What is an MRI and how does it work?
MRI stands for Magnetic Resonance Imaging, which probably doesn’t mean much to you now but will by the end of this module!
If you bet that I was going to actually be the one writing all of this material, then you would probably lose that bet. This article does a good job at explaining how an MRI works and if a lot of it doesn’t make sense, that is okay. You do not need to be an MRI physicist by the end of this but just have a basic idea of how we go from putting a person in the scanner to looking a pretty image of their brain:
Magnetic resonance imaging (MRI) (article) - Khan Academy
Now that you have read some about how an MRI works, these videos are great for reinforcing the concepts through helpful animations since not everyone intuitively imagines what proton precessions look like(by not everyone, I mean no one). The videos below are in order of increasing level of detail(aka the top is easiest and the bottom is the hardest) since there will be people with different levels of background knowledge.
- MRI in 10 Minutes! This is all you need. It can give you a basic idea of how exactly an MRI works. Since it would be pretty embarrassing to say you work with MRIs but when asked how they work, have no idea and pretend you do until you cave and admit to them you just work with the data and don’t know…who would ever get caught in that situation?
- MRI in Just Under 10 Minutes! This is a slightly less fun version of the video above, but it does do a better job at explaining the physics behind MRIs which for anyone who’s more of a math/science type of student.
- Super In Detail For the Engineers: Unless you have a strong physics and mathematics background and a few hours time, don’t bother torturing yourself with this(the lack of exclamation point in the title is telling). This is very in detail on the mechanisms/equations that drive how an MRI is taken.
Is it the MRI way or the highway?
To make a long story short, no. MRI is a very useful imaging modality since it does not expose the subject to radiation like some other imaging modalities such as PET, CT, and X-Ray. Not only that, but it offers a good combination of spatial resolution and temporal resolution.
- Spatial resolution is a measure of how small of pieces we can break up the image into
- It is the same as number of pixels used for a video or image
- Having less pixels, such a 360p video, looks much blockier and blurrier than a high definition with more pixels, 1080p video
- If you do not know what 360p and 1080p means, go on youtube and look at the settings on the bottom right of your video. You can change the quality of the video to whichever you chose and will be able to see a visible difference in clarity
- MRI’s are 3D images that use voxels instead of pixels.
- Voxels are just 3-dimensional pixels. They are the tiny cubes that each have a measured intensity from the scan, and therefore show up in the image with that intensity.
- It is the same as number of pixels used for a video or image
- Temporal Resolution is a measure of how often you take your measurements.
- For example, iff we want to track activity of the brain(which is a fast-changing process), it would be much better to have measurements every millisecond(higher temporal resolution) than every 20 seconds(lower temporal resolution).
While MRI is a very versatile tool for imaging, some other important imaging methods such as EEG, MEG, and PET scans are also used and each has their own pros and cons(as previewed in the graphic below). As you continue to learn, you will see that some imaging methods are better suited for some types of studies.
Image from:
Mendez Orellana, Carolina. (2015). Functional MRI of Language Processing and Recovery. https://www.researchgate.net/publication/295856844_Functional_MRI_of_Language_Processing_and_Recovery.
Signal To Noise Ratio (SNR)
This is a concept important enough to get its own section, but I will preface it with this is one of the more difficult topics for some.
So when we are measuring the intensity of the voxel, what we are able to read is not always the “true” or “exact” value since our measuring tools are not 100% accurate and there are other factors that can cause changes to the intensity we measure. We call the measurements that we take the observed signal.
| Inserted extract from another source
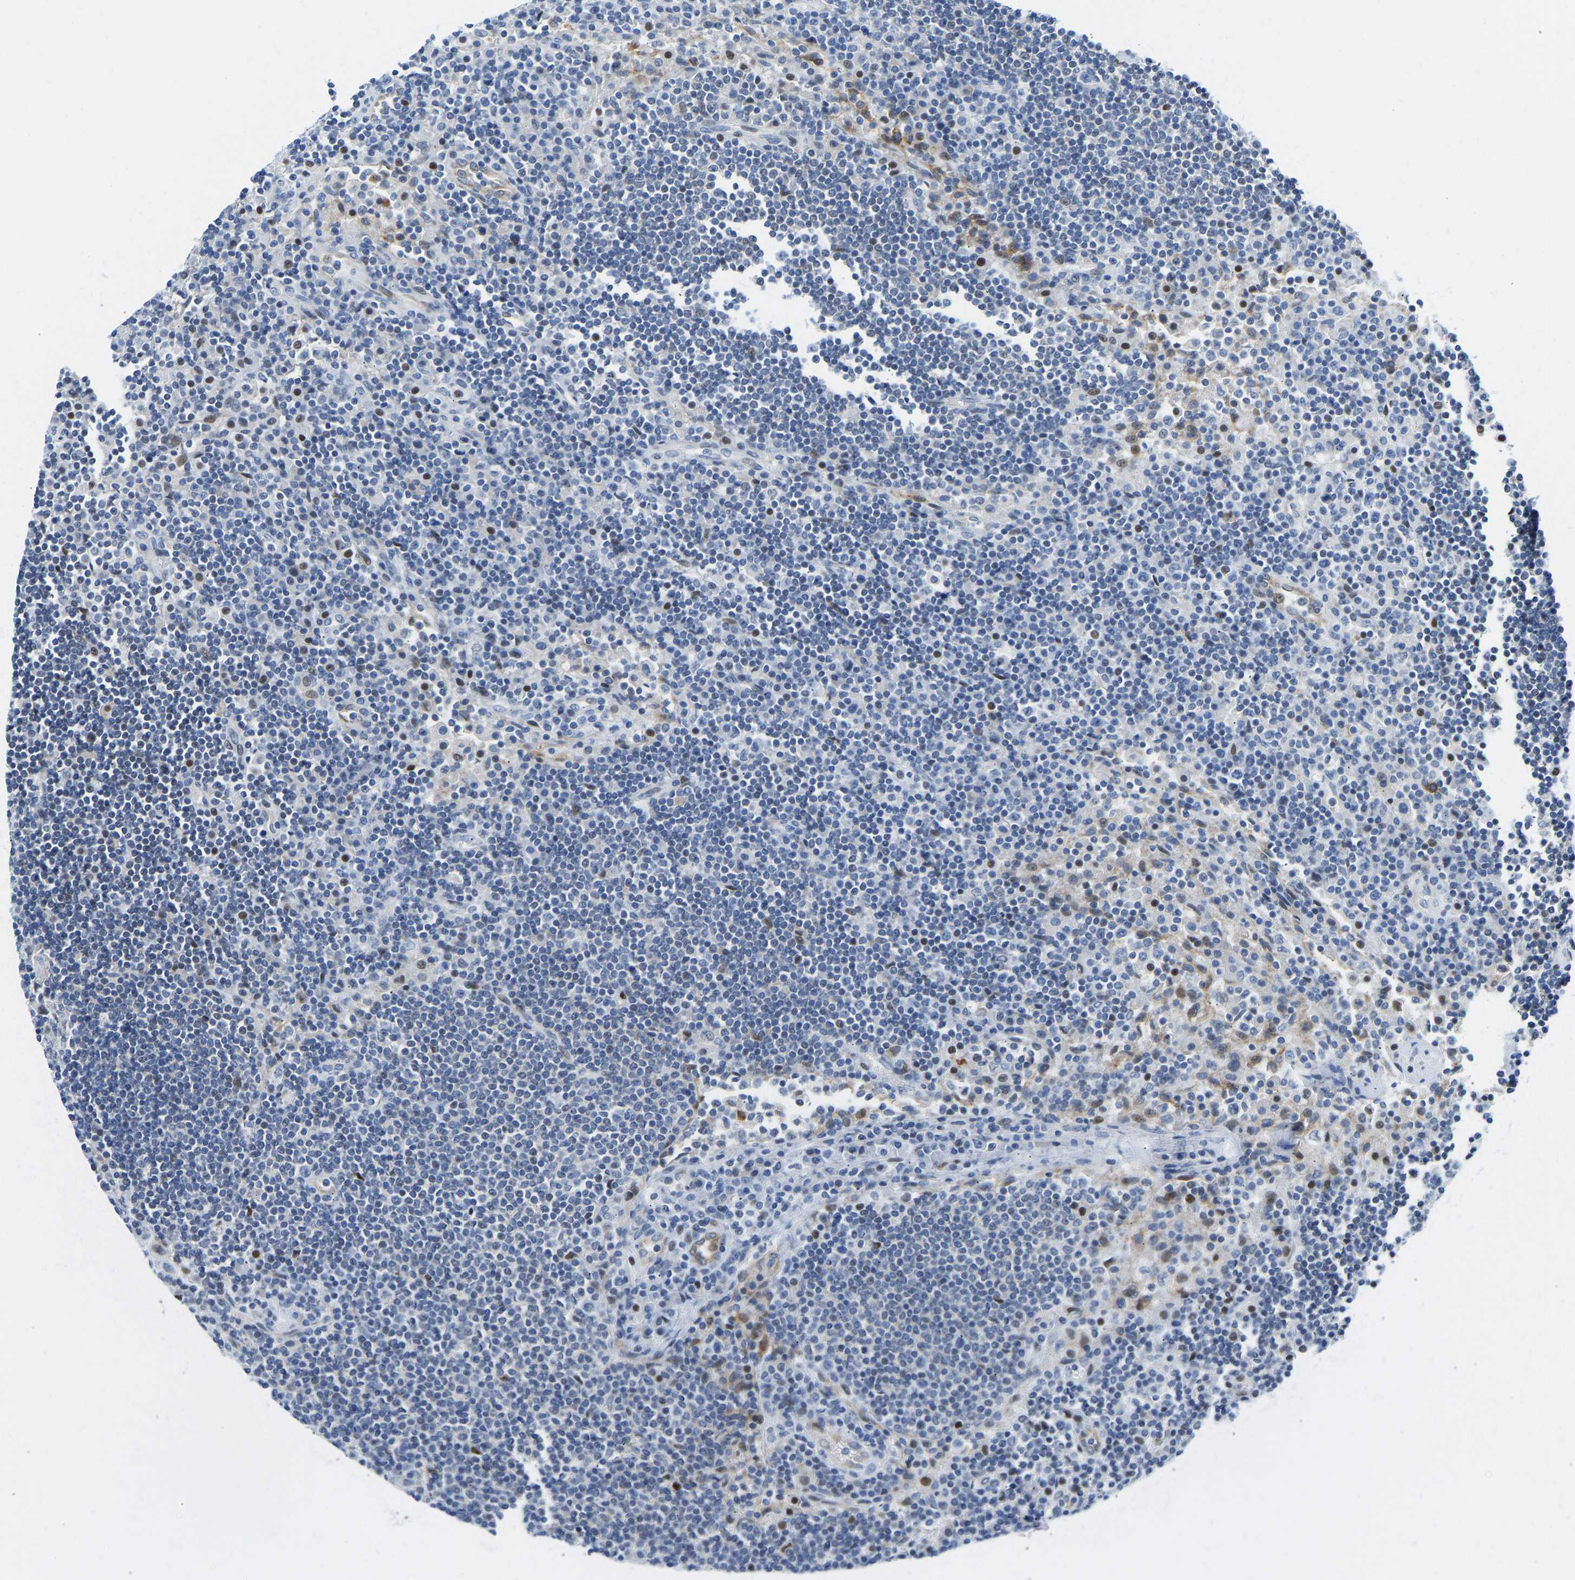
{"staining": {"intensity": "negative", "quantity": "none", "location": "none"}, "tissue": "lymph node", "cell_type": "Germinal center cells", "image_type": "normal", "snomed": [{"axis": "morphology", "description": "Normal tissue, NOS"}, {"axis": "topography", "description": "Lymph node"}], "caption": "IHC histopathology image of normal lymph node stained for a protein (brown), which displays no positivity in germinal center cells.", "gene": "HDAC5", "patient": {"sex": "female", "age": 53}}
SNR is a representative of the magnitude of the observed signal(the stuff we are interested in, which in our case is the different intensity created by different bodily tissues) versus the magnitude of the noise(potentially caused by factors that could change the intensity of voxels like subject movement, magnetic field interruptions, etc.). I know most of you are not signal processing experts, but the image below does a good job at showing what this looks like for a 2D wave.
In this example, we measured the line on the left. It has a similar structure to the true signal shown on the top right, but if we went to the same X coordinate on the observed signal and true signal, we would get slightly different values. This is due to the noise - the noise introduces slight variations. Think of the observed signal as the signal+noise.
Image from https://www.predig.com/whitepaper/reducing-signal-noise-practice
So why do we care about SNR? Because we want to know that what we are seeing is actually from the signal we are measuring(brain activity) and not from random noise (which would mean the results are meaningless).
How do we even calculate SNR from an image? For most purposes, you will use a premade program to do this for you. There are equations to calculate this, but to spare your brain, I will leave it out of this introduction.
I am not going to go more in depth on this topic, but it is important to have a good understanding of if you are going to be managing neuroimaging data. Many of the steps in the preprocessing of MRIs is done to improve SNR so we can be more confident in our results.